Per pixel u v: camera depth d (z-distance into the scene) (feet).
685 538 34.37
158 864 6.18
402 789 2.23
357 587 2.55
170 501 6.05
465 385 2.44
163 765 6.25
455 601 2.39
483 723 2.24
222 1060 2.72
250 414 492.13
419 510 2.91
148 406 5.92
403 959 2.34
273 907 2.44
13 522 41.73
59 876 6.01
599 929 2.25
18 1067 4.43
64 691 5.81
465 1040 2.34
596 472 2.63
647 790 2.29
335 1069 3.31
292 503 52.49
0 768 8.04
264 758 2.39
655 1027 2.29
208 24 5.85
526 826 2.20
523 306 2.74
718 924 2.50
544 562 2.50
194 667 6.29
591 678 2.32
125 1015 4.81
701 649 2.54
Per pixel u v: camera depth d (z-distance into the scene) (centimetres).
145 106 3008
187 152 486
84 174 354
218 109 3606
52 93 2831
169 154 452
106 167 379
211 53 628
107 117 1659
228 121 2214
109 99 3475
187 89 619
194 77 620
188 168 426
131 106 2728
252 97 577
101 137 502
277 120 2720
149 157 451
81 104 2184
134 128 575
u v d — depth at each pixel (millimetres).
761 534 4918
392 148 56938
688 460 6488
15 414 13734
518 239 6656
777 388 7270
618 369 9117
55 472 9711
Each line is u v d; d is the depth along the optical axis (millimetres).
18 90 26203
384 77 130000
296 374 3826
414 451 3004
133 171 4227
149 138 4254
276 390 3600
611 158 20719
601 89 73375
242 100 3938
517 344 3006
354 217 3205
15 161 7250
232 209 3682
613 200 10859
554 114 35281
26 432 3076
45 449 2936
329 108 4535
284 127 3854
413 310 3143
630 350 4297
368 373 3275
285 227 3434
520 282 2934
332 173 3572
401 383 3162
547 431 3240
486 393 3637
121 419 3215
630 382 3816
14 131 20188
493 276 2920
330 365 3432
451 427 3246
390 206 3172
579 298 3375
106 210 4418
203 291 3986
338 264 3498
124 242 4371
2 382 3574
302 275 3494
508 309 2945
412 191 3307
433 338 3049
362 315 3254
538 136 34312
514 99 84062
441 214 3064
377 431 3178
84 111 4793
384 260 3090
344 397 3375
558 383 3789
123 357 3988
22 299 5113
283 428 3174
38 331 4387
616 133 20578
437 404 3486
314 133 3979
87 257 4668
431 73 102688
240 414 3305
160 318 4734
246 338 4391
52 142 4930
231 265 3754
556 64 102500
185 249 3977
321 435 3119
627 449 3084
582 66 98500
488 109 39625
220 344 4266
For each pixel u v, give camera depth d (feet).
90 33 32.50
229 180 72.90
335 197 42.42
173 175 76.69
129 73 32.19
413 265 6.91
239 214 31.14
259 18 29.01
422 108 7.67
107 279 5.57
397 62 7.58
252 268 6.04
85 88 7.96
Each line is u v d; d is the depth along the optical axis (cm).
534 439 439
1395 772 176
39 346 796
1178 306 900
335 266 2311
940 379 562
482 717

§ THE PROBLEM
Return the lines of the records that include the string "distance".

§ COMPLETED EXERCISE
Per pixel u v: camera depth d (z-distance into the scene) (feet).
Per pixel u v: camera depth d (z-distance into the scene) (centimetres).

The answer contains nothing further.